Can you transcribe everything in the material from the line containing "Q: Count the fuses." down through its end, leaving the pictures out?

### Dataset items
§

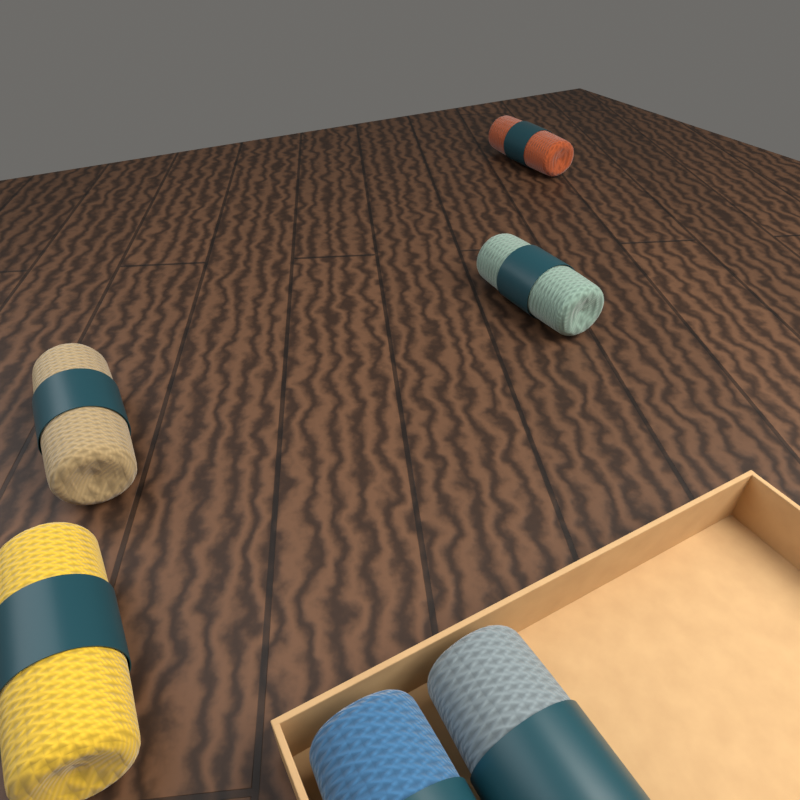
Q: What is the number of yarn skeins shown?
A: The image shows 6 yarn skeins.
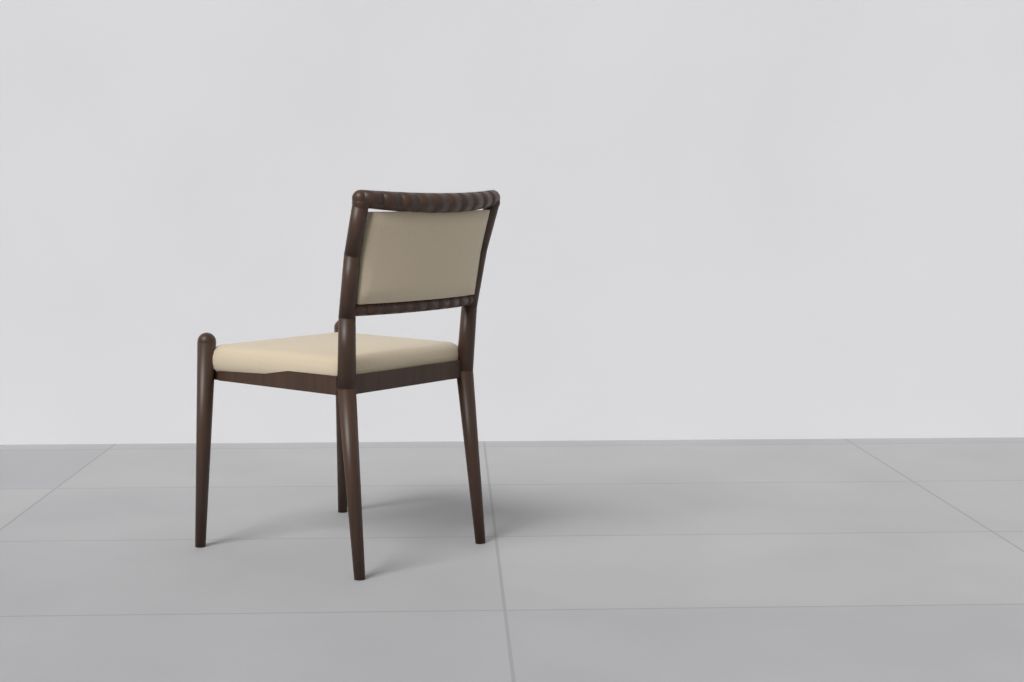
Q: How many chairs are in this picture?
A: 1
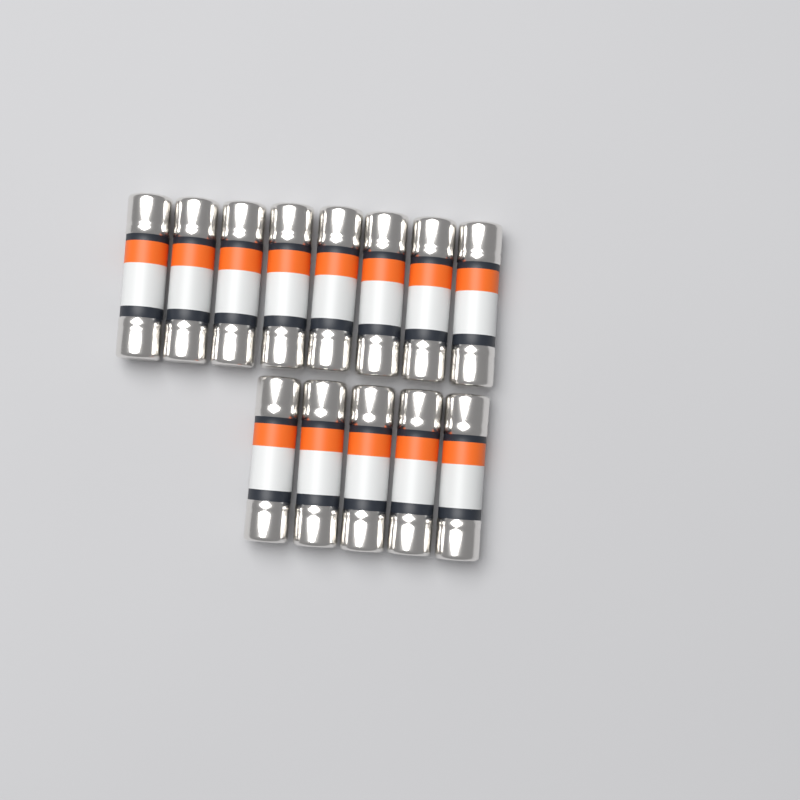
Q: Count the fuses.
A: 13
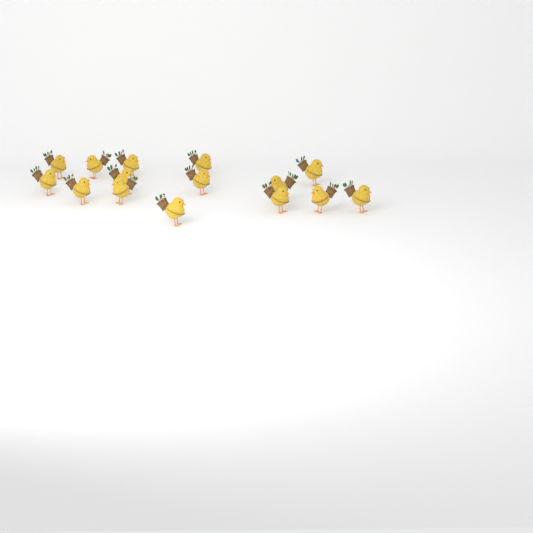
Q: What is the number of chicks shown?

§

### Expected answer
Q: Count the fuses.
A: 13
Q: What is the number of chicks shown?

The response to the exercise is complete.